The bit before the - represents the unique scenario identifier. It could be more descriptive than sc1. The bit after represents the species. Within each scenario folder you'd have the 100 replicates and an operating and estimation model for each:

sc1-cod/1/om
sc1-cod/1/em
sc1-cod/2/om
sc1-cod/2/em

The big advantage to this setup is:

  1. it makes it easier for multiple papers to share scenarios

  2. it makes it easier for papers to change which scenarios to compare after

  3. it avoids necessary nested folder structure

  4. it's easier to distribute the model runs across people and computers

  5. since each folder represents a unique scenario run, it's simple to keep track of progress on model runs in a spreadsheet

Cole suggested we have a spreadsheet with the following columns:

scenario ID, what it means, how the control file was modified, model run

Then, groups can compile a list of scenario IDs they want to extract and compare.
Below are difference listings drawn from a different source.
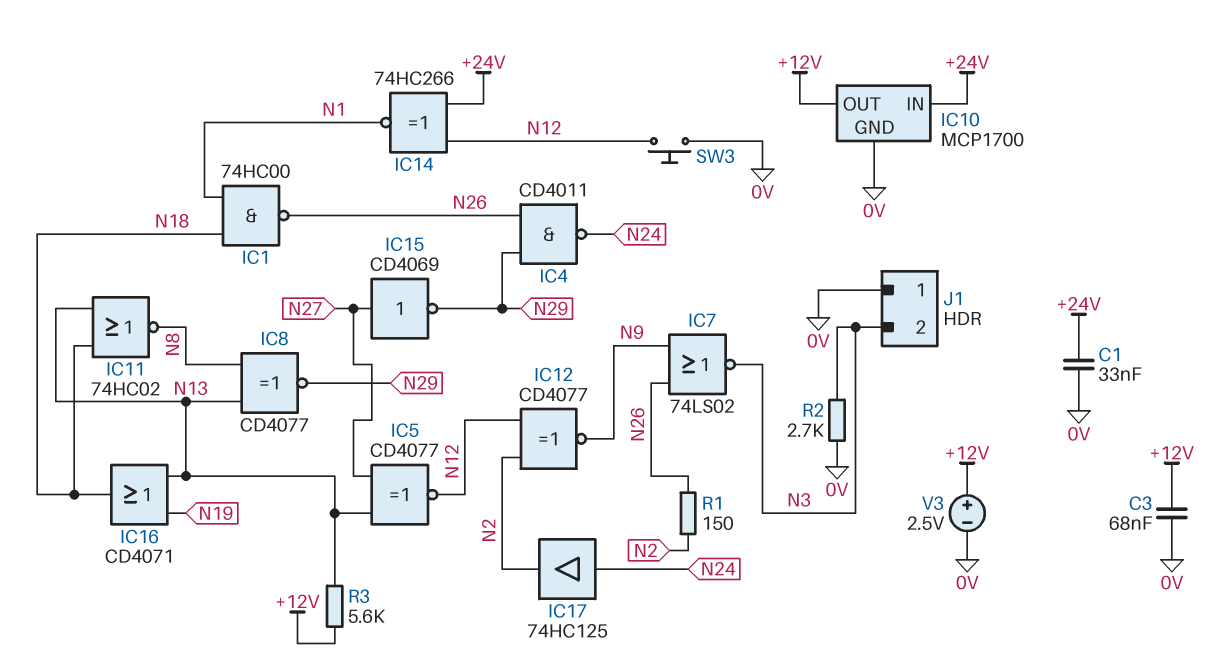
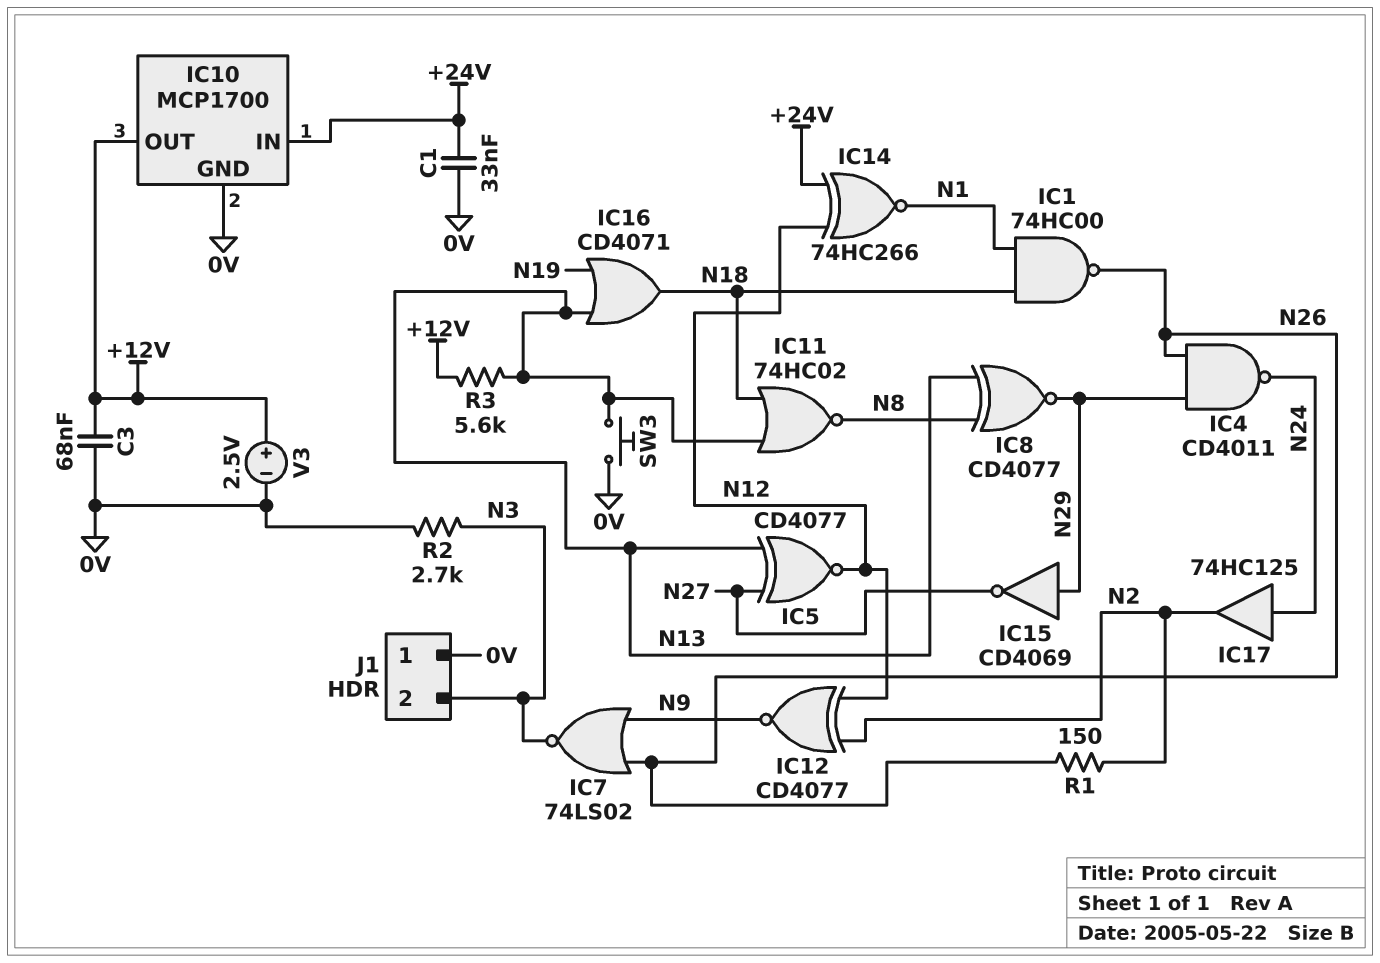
IC15: NOT CD4069 (in N27, out N29) -> NOT CD4069 (in N29, out N27)
SW3: button (0V, N12) -> button (0V, N13)

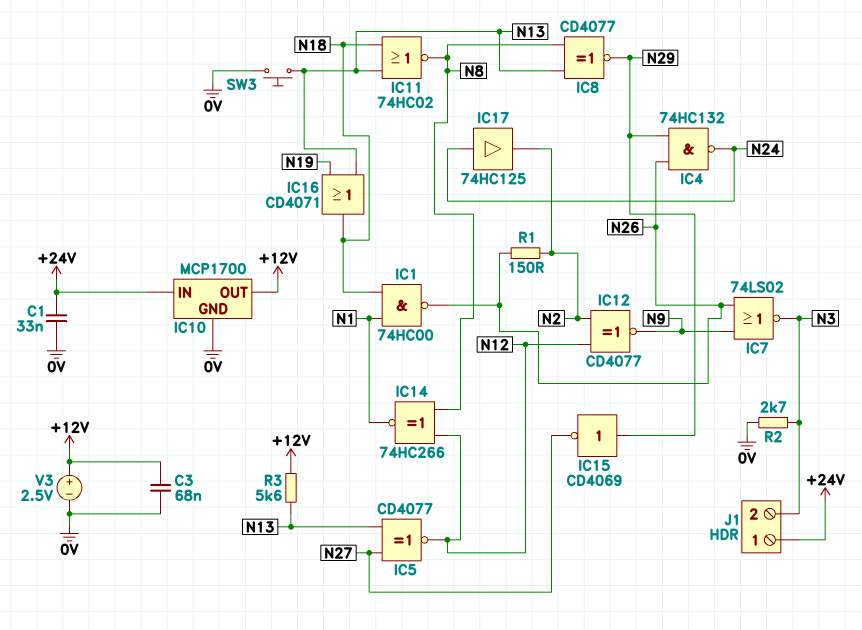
IC4: NAND CD4011 (in N26, in N29, out N24) -> NAND 74HC132 (in N26, in N29, out N24)
IC14: XNOR 74HC266 (in +24V, in N12, out N1) -> XNOR 74HC266 (in N8, in N12, out N1)
J1 pin 1: 0V -> +24V

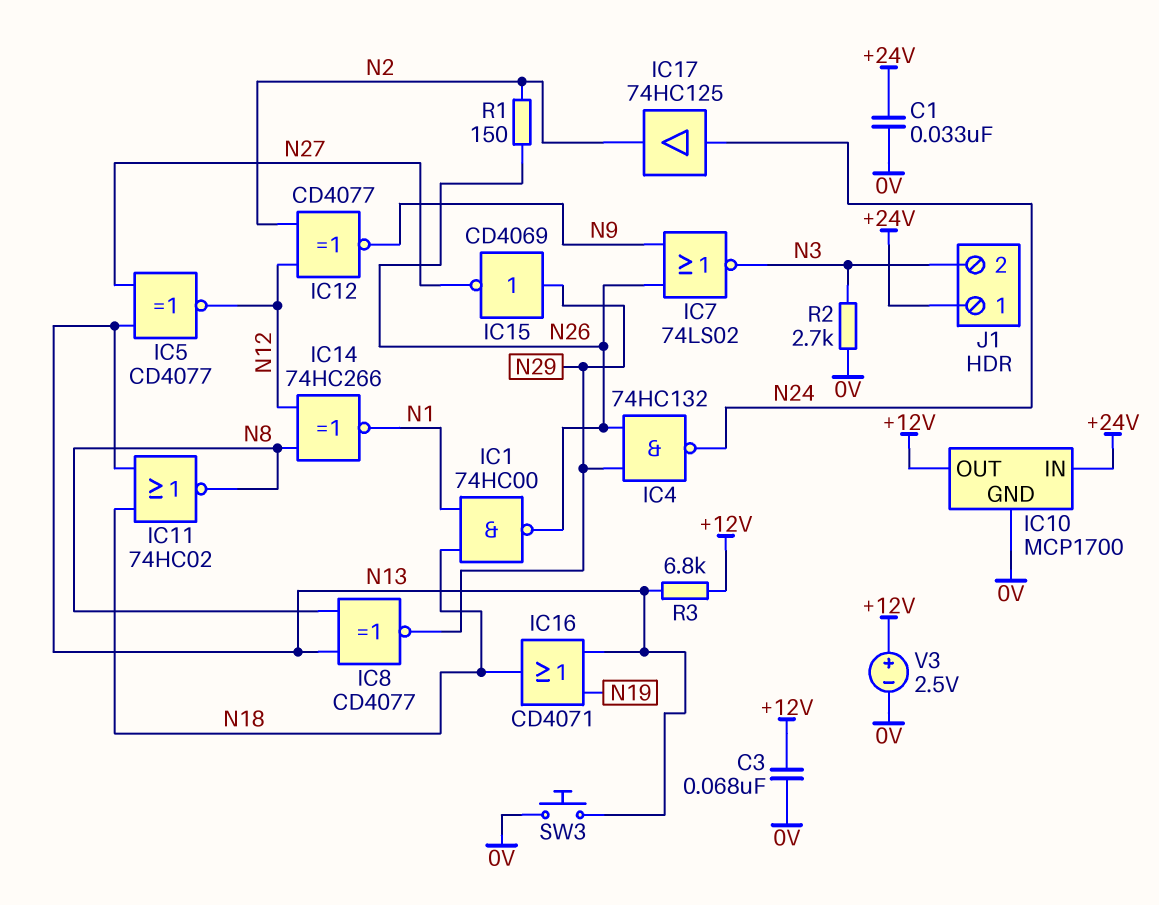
R3: 5.6k (+12V, N13) -> 6.8k (+12V, N13)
Working directories and slashes

I'd suggest that to make the code user agnostic we assume that the user has set their R working directory first and that the R working directory is the folder that contains the paper folders. Otherwise different people won't be able to run the same code without modifying the absolute paths.

I think we should also decide to use forward slashes in folder references since these are operating system agnostic.

Documenting how simulations were run

There will be a .r file in each paper folder that contains all calls to the wrapper function to run the simulation. It should be theoretically possible (although it would take a long time) to run the whole simulation again by sourcing the .r file. In general, the expectation is to call the wrapper function once per scenario. To facilitate distributed computing among multiple people and computers, there may be multiple function calls in the main .r folder with each running different simulation runs. In the end, this will mimic the concept of having a plain text control file, but avoid us having to invent a new file format, and error check the input. We'll be able to work directly within the R framework.

What the "wrapper" function will do

The wrapper function will take care of:

  1. moving operating and estimating models to the correct folders

  2. running the operating model

  3. manipulating data as needed

  4. renaming files and file extensions as needed

  5. running the estimation model

Generating the operating and estimating models

The wrapper function will take as input an operating folder and estimating folder. It is therefore the responsibility of the user to have these generated beforehand. We went this route to make the wrapper function as generalizable as possible. We will have examples of how the R functions can help generate these folders in a vignette.

Recruitment deviations

The recruitment deviations will be in a 100x100 matrix with the columns representing different simulation runs and the rows representing years 1:100. These will be stored in a .rda file in the R package. They can then be easily loaded with data(recdevs) or we can have them loaded automatically with lazyload in the package description. Sean will take care of this.

The recruitment deviations will be generated as N(0, 1) and will be scaled by each operating model. Kelli will write a function to find the desired standard deviation and scale the data.